Konektivitas sistem pembayaran ini mencakup layanan transaksi masuk (inbound) maupun keluar (outbound). Melalui terobosan ini, dilansir dari Money, wisatawan asal Indonesia kini dapat melakukan pembayaran menggunakan aplikasi QRIS saat berkunjung ke wilayah China.
Sebaliknya, pelancong dari China juga dapat memindai QR Standar Indonesia untuk keperluan transaksi selama berada di tanah air. Gubernur BI Perry Warjiyo menegaskan bahwa kemudahan ini meniadakan kebutuhan membawa uang tunai fisik bagi warga kedua negara.
"Jadi setiap kali kita pergi ke China atau warga negara China pergi ke Indonesia, tidak perlu menggunakan uang tunai, cukup gunakan ponsel Anda, dan voila, Anda bisa bisa membeli apa saja," ujarnya saat acara peluncuran di kantornya, Jakarta, Kamis (30/4/2026).
Integrasi teknologi finansial ini diharapkan mampu memberikan dampak signifikan pada volume perdagangan dan pariwisata. Bank Indonesia mencatat volume transaksi Local Currency Transaction (LCT) antara kedua negara saat ini telah mencapai angka 18 miliar dollar AS.
Duta Besar Republik Rakyat China untuk Indonesia, Wang Lutong, memberikan dukungannya terhadap kolaborasi digital ini.
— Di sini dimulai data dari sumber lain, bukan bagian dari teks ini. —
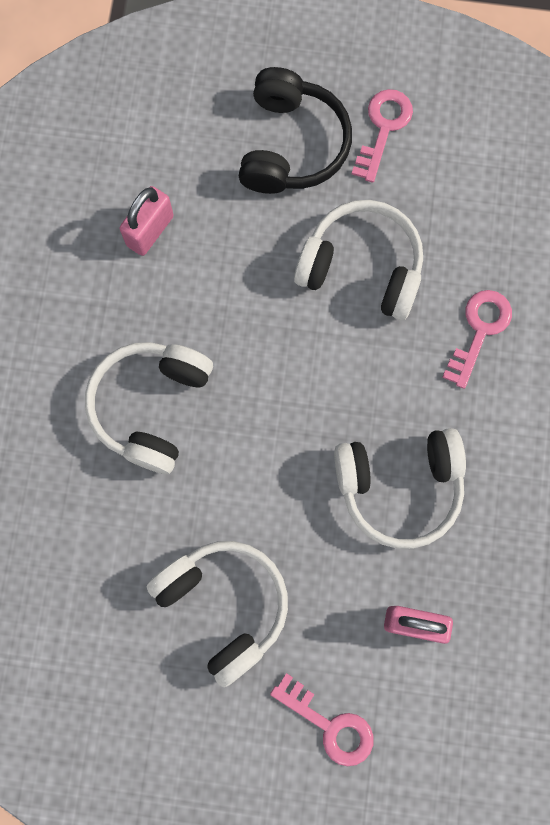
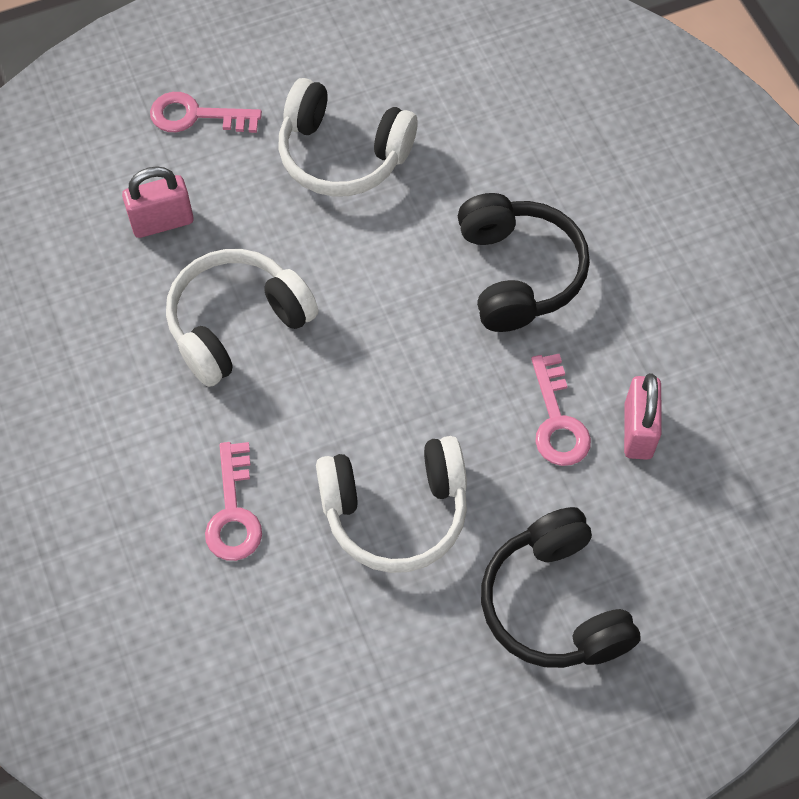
camera: 150 degrees right, 15 degrees down
(151, 407) = (517, 273): white headphones -> black headphones
(383, 128) = (464, 683): pink key -> pink key (557, 420)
Menurutnya, inovasi sistem pembayaran sangat krusial di tengah perkembangan teknologi yang masif guna memfasilitasi kebutuhan pasar global.
"Jadi, kami menantikan peluncuran resmi QRIS dan kami akan terus memperluas partisipasi dan penerimaan yang melibatkan lebih banyak bank dan lembaga pembayaran. Jadi, saya sangat antusias dengan apa yang akan terjadi di masa depan bagi kita semua," ucapnya.
Pihak otoritas China berkomitmen untuk terus menambah jumlah penyedia jasa pembayaran yang terlibat dalam ekosistem ini. Upaya perluasan tersebut dilakukan agar jangkauan penggunaan QRIS Antarnegara menjadi semakin masif bagi masyarakat luas di masa mendatang.
Program ini merupakan bagian dari target besar Bank Indonesia untuk memperluas jangkauan QRIS ke delapan negara pada tahun ini. Sebelumnya, sistem pembayaran kode QR nasional ini sudah dapat digunakan di Singapura, Thailand, Malaysia, Jepang, dan Korea Selatan.
Setelah keberhasilan integrasi dengan China, bank sentral akan melanjutkan langkah ekspansi sistem pembayaran digital ke negara mitra lainnya. India dan Arab Saudi menjadi target prioritas selanjutnya dalam agenda perluasan konektivitas QRIS Antarnegara tersebut.